* **Task to complete**
Print all the data that follows exactly, images excluded.

--- Exercise inputs Enclosed Below ---

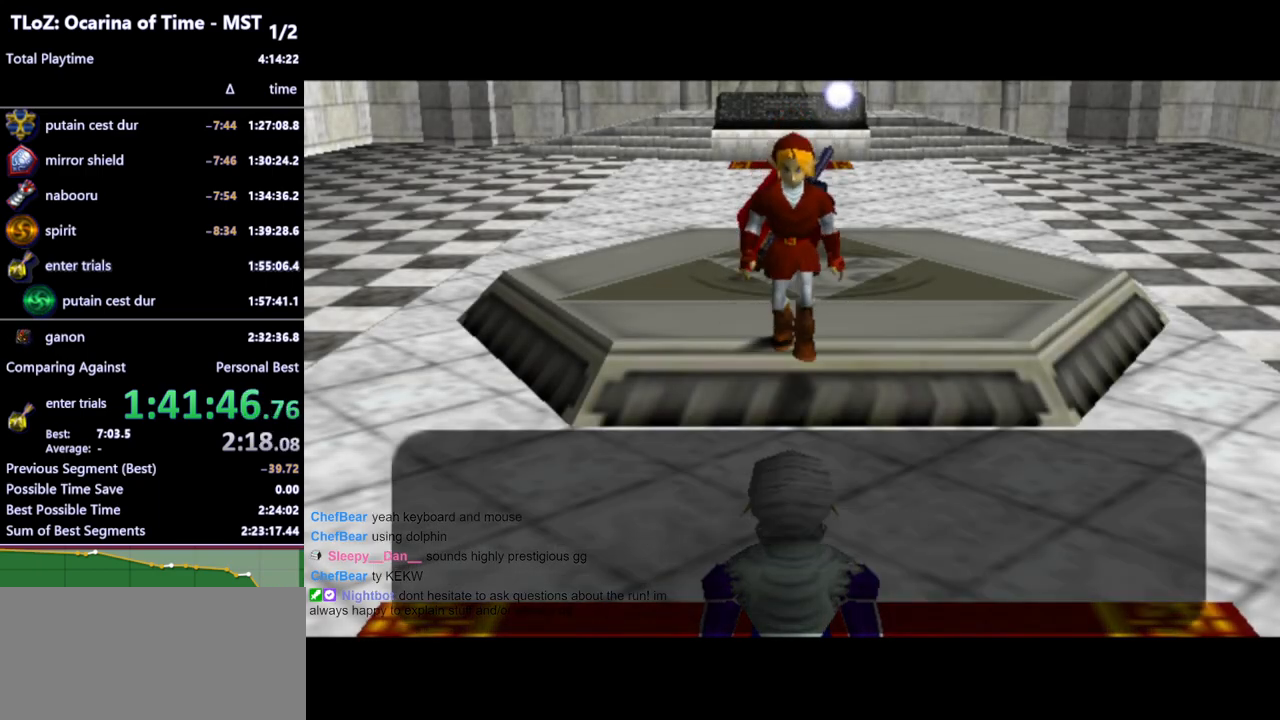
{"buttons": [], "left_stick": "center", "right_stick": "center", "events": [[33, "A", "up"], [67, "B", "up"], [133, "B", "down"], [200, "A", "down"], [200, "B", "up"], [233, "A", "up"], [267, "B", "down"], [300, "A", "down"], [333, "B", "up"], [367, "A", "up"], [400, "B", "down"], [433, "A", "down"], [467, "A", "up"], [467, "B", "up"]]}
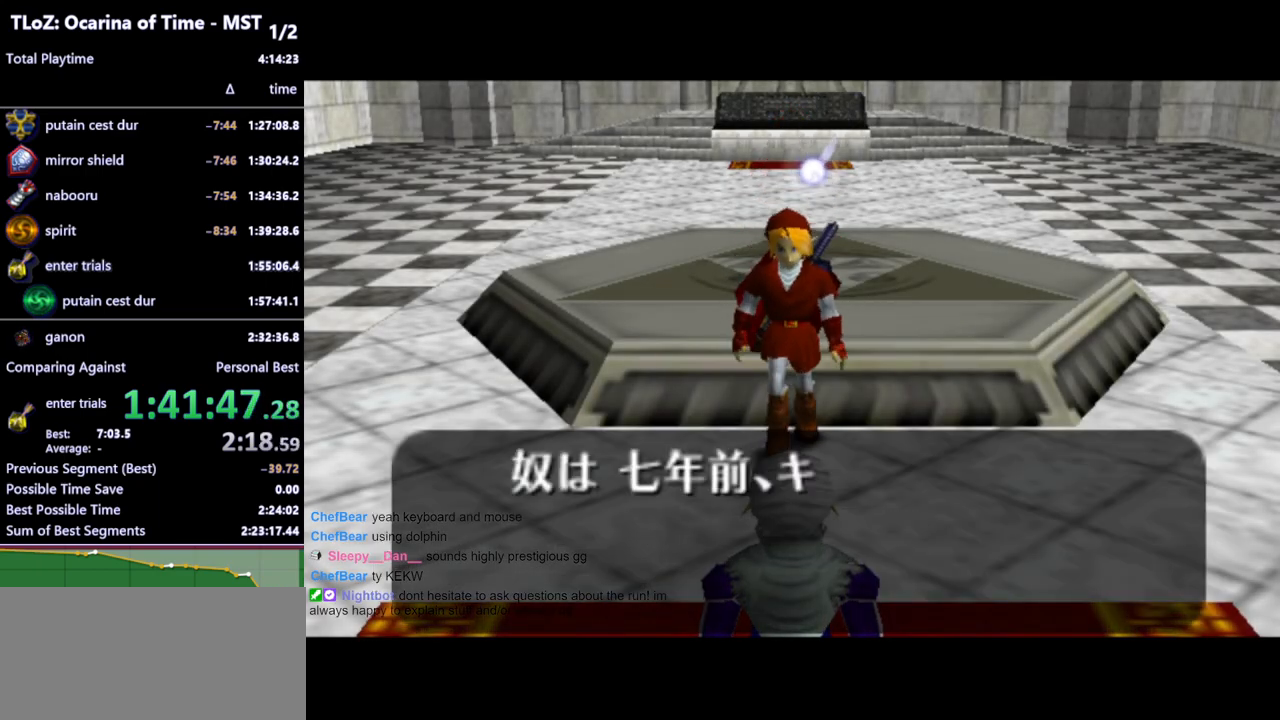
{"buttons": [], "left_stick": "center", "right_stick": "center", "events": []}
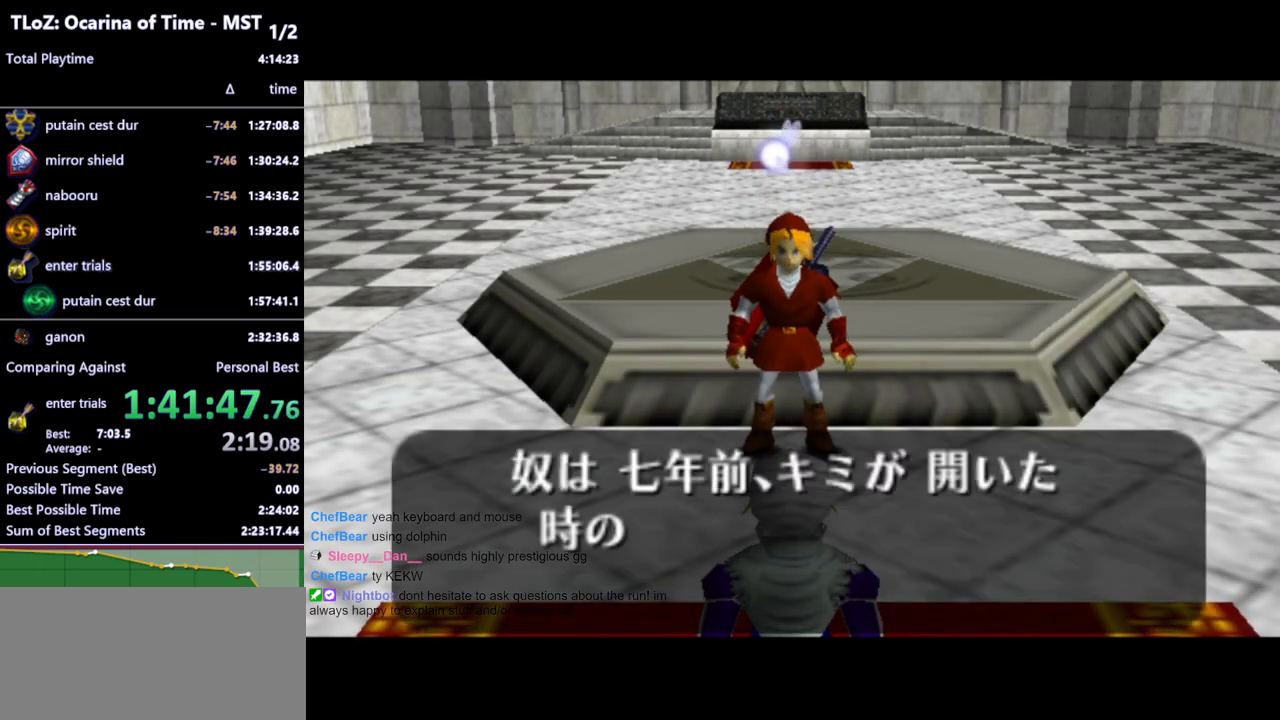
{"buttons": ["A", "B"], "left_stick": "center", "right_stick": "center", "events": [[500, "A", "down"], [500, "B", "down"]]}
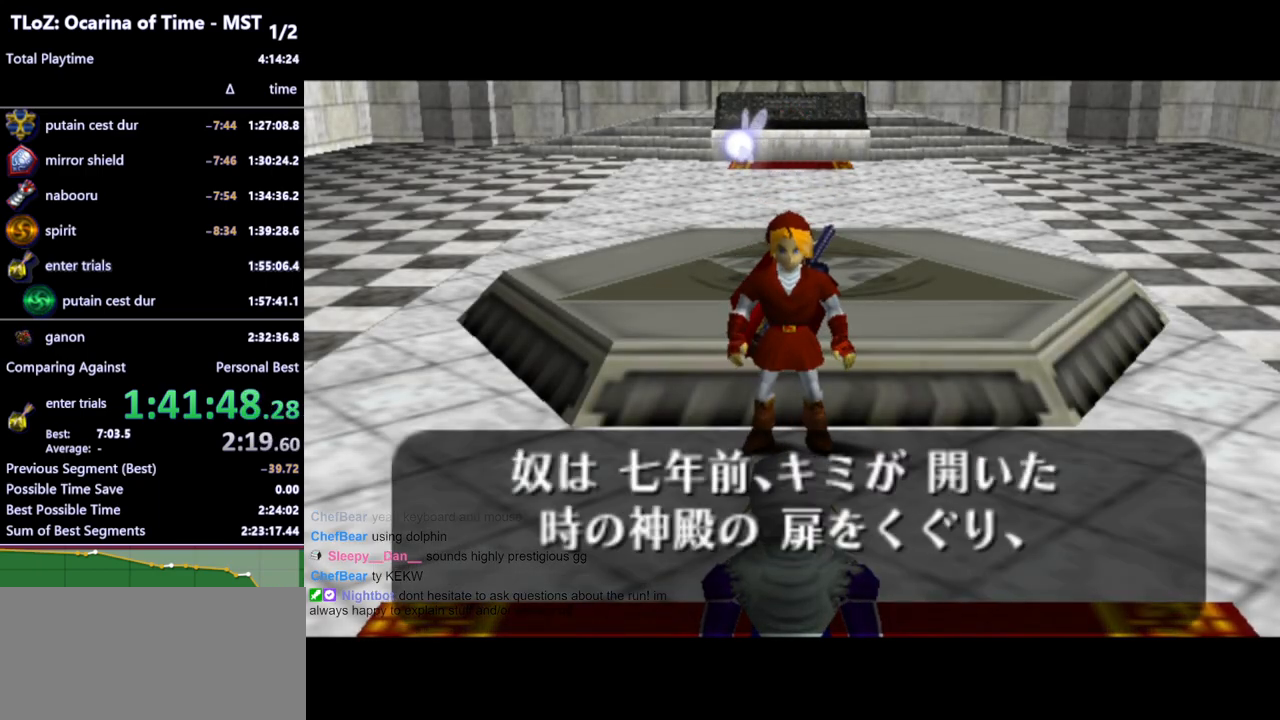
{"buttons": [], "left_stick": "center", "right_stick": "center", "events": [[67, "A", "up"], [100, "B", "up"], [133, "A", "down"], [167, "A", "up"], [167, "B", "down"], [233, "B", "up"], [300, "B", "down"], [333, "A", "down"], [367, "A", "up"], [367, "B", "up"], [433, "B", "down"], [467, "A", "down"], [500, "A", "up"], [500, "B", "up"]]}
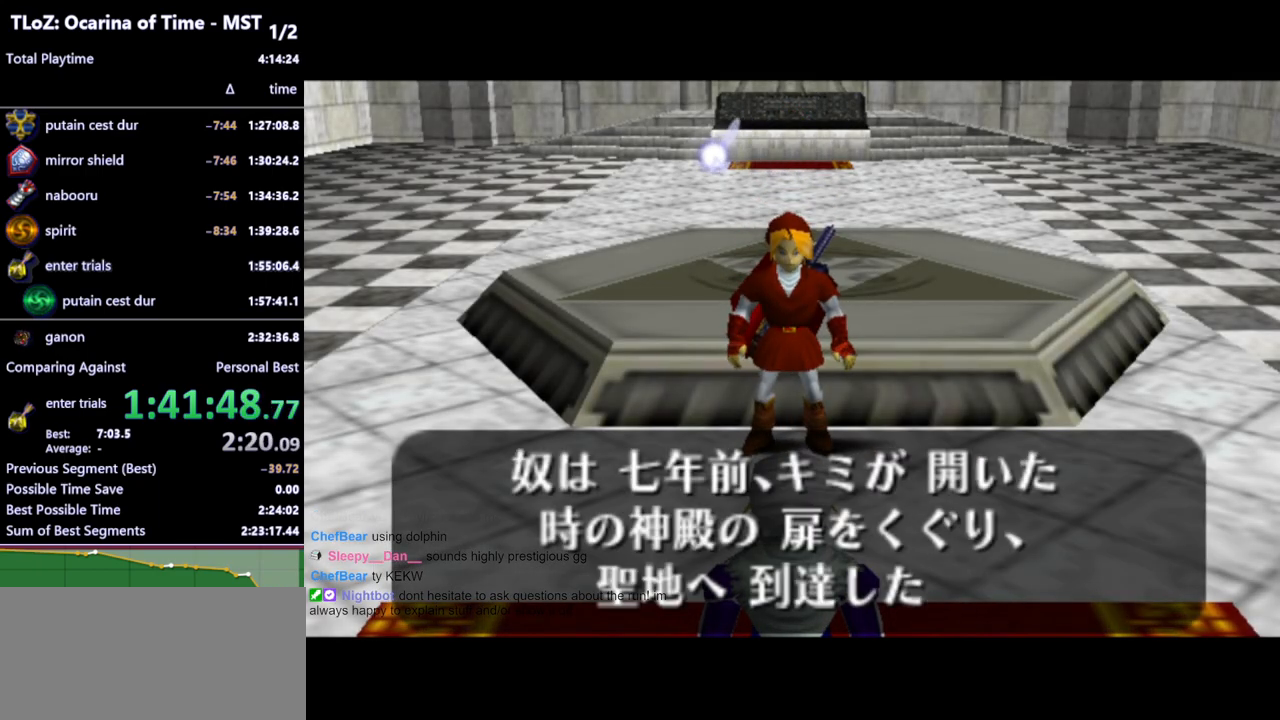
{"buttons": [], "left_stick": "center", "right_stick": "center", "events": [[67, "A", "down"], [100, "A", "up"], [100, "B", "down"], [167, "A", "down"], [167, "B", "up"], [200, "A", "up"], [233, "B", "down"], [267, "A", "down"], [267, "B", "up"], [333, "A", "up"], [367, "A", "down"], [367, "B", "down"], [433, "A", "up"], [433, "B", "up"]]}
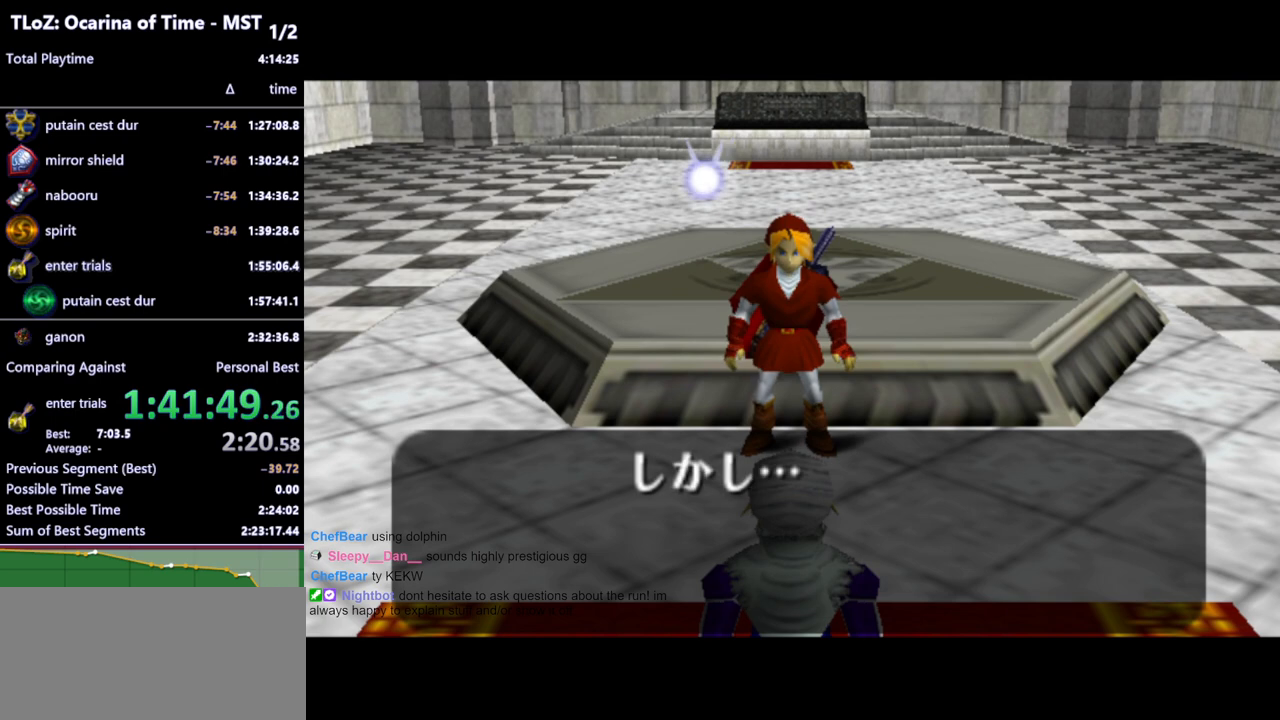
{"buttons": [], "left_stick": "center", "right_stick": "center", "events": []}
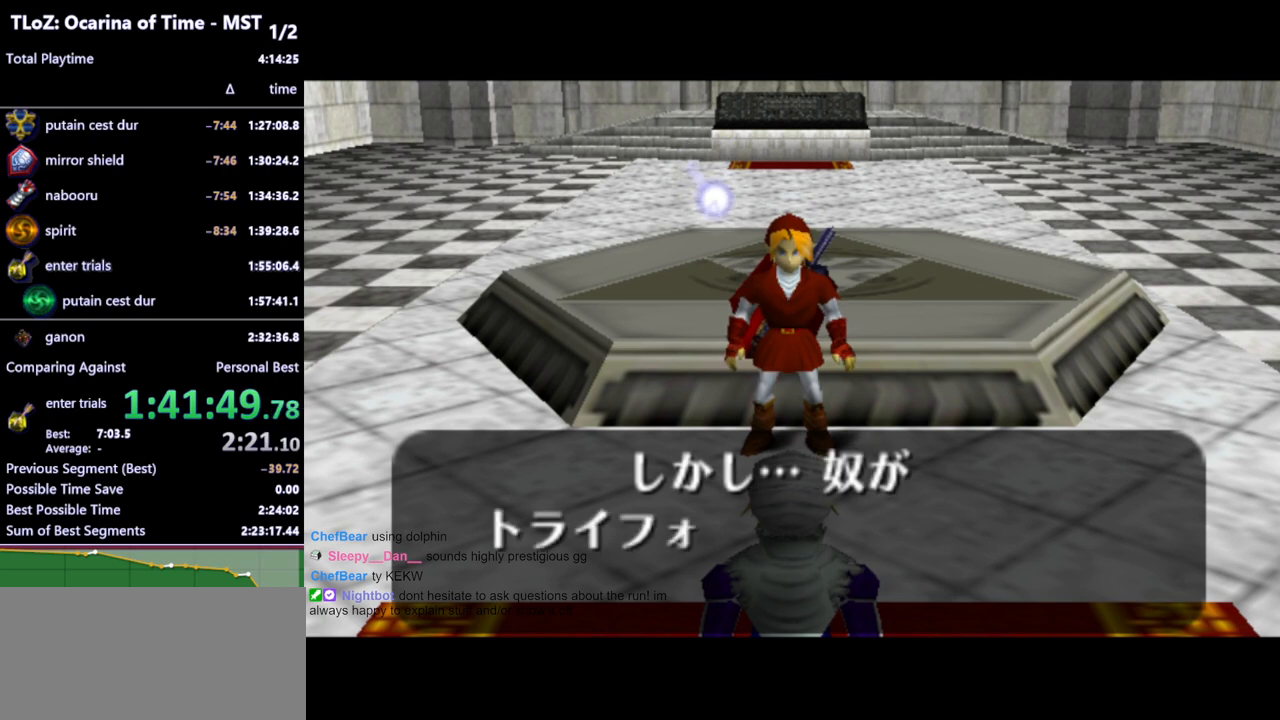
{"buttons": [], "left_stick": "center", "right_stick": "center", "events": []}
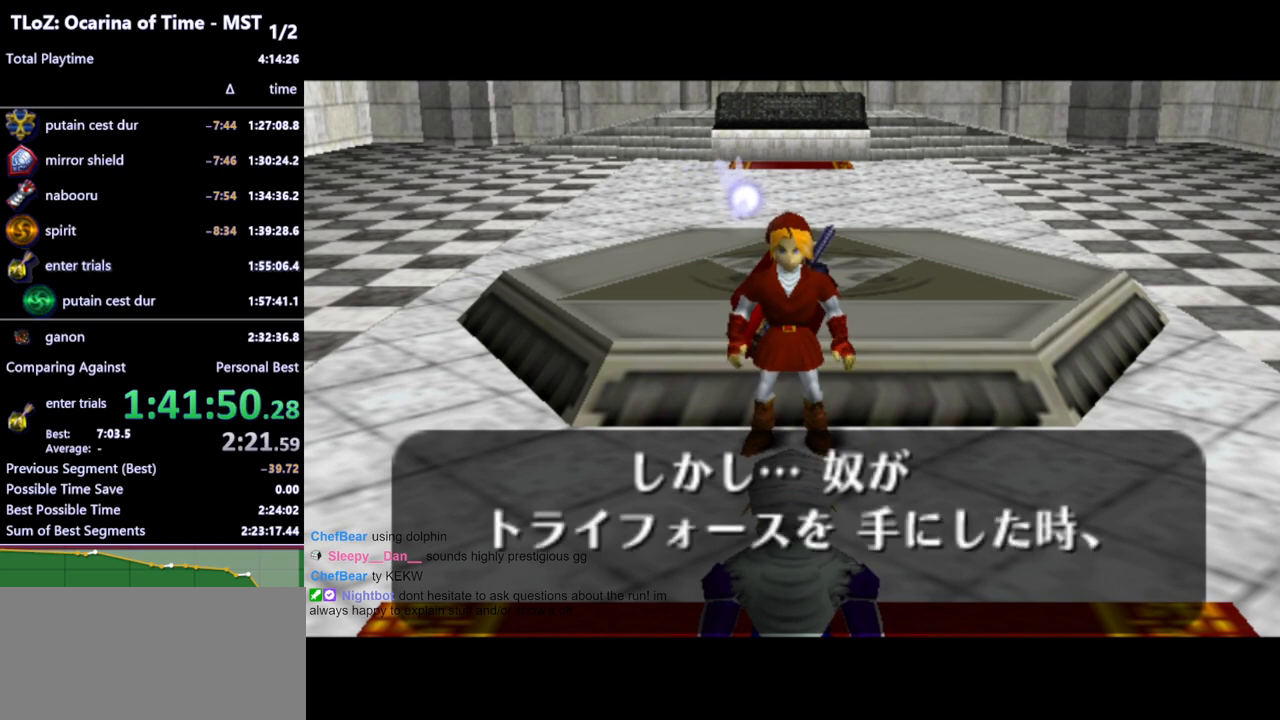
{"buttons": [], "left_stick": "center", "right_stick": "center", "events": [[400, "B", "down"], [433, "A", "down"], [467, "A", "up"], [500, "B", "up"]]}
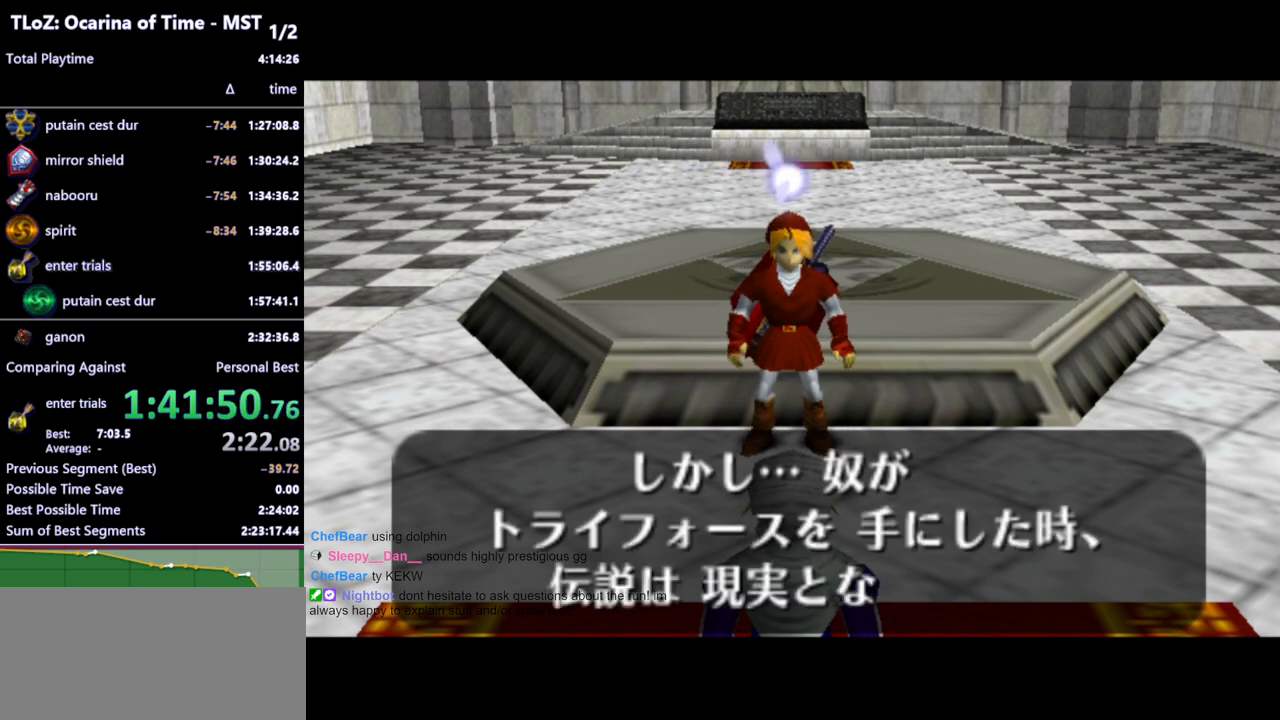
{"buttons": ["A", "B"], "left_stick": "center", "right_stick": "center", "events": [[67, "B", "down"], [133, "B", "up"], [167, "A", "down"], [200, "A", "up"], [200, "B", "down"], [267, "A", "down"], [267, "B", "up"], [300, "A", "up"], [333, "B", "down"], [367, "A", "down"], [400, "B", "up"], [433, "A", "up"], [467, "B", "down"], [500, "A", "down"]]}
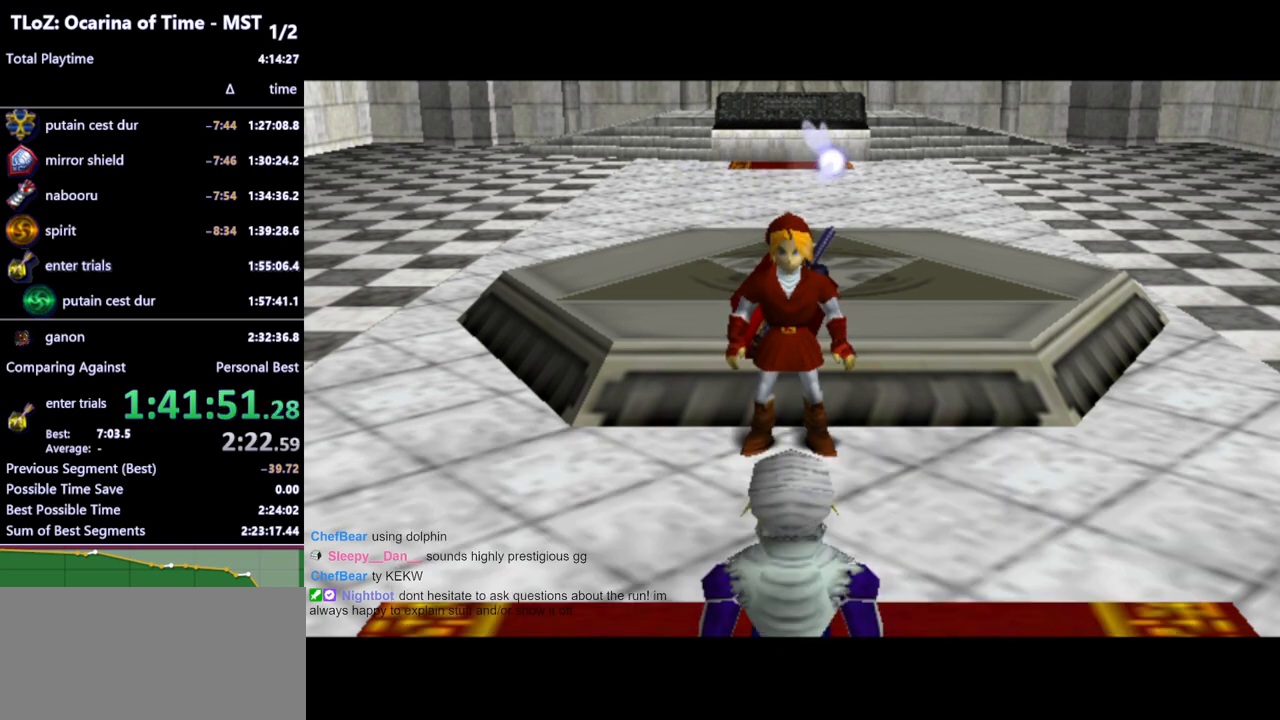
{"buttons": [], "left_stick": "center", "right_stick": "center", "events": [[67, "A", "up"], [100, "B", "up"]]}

--- End of Enclosed Exercise inputs ---

* **Result for this task**
{"buttons": [], "left_stick": "center", "right_stick": "center", "events": [[33, "A", "up"], [67, "B", "up"], [133, "B", "down"], [200, "A", "down"], [200, "B", "up"], [233, "A", "up"], [267, "B", "down"], [300, "A", "down"], [333, "B", "up"], [367, "A", "up"], [400, "B", "down"], [433, "A", "down"], [467, "A", "up"], [467, "B", "up"]]}
{"buttons": [], "left_stick": "center", "right_stick": "center", "events": []}
{"buttons": ["A", "B"], "left_stick": "center", "right_stick": "center", "events": [[500, "A", "down"], [500, "B", "down"]]}
{"buttons": [], "left_stick": "center", "right_stick": "center", "events": [[67, "A", "up"], [100, "B", "up"], [133, "A", "down"], [167, "A", "up"], [167, "B", "down"], [233, "B", "up"], [300, "B", "down"], [333, "A", "down"], [367, "A", "up"], [367, "B", "up"], [433, "B", "down"], [467, "A", "down"], [500, "A", "up"], [500, "B", "up"]]}
{"buttons": [], "left_stick": "center", "right_stick": "center", "events": [[67, "A", "down"], [100, "A", "up"], [100, "B", "down"], [167, "A", "down"], [167, "B", "up"], [200, "A", "up"], [233, "B", "down"], [267, "A", "down"], [267, "B", "up"], [333, "A", "up"], [367, "A", "down"], [367, "B", "down"], [433, "A", "up"], [433, "B", "up"]]}
{"buttons": [], "left_stick": "center", "right_stick": "center", "events": []}
{"buttons": [], "left_stick": "center", "right_stick": "center", "events": []}
{"buttons": [], "left_stick": "center", "right_stick": "center", "events": [[400, "B", "down"], [433, "A", "down"], [467, "A", "up"], [500, "B", "up"]]}
{"buttons": ["A", "B"], "left_stick": "center", "right_stick": "center", "events": [[67, "B", "down"], [133, "B", "up"], [167, "A", "down"], [200, "A", "up"], [200, "B", "down"], [267, "A", "down"], [267, "B", "up"], [300, "A", "up"], [333, "B", "down"], [367, "A", "down"], [400, "B", "up"], [433, "A", "up"], [467, "B", "down"], [500, "A", "down"]]}
{"buttons": [], "left_stick": "center", "right_stick": "center", "events": [[67, "A", "up"], [100, "B", "up"]]}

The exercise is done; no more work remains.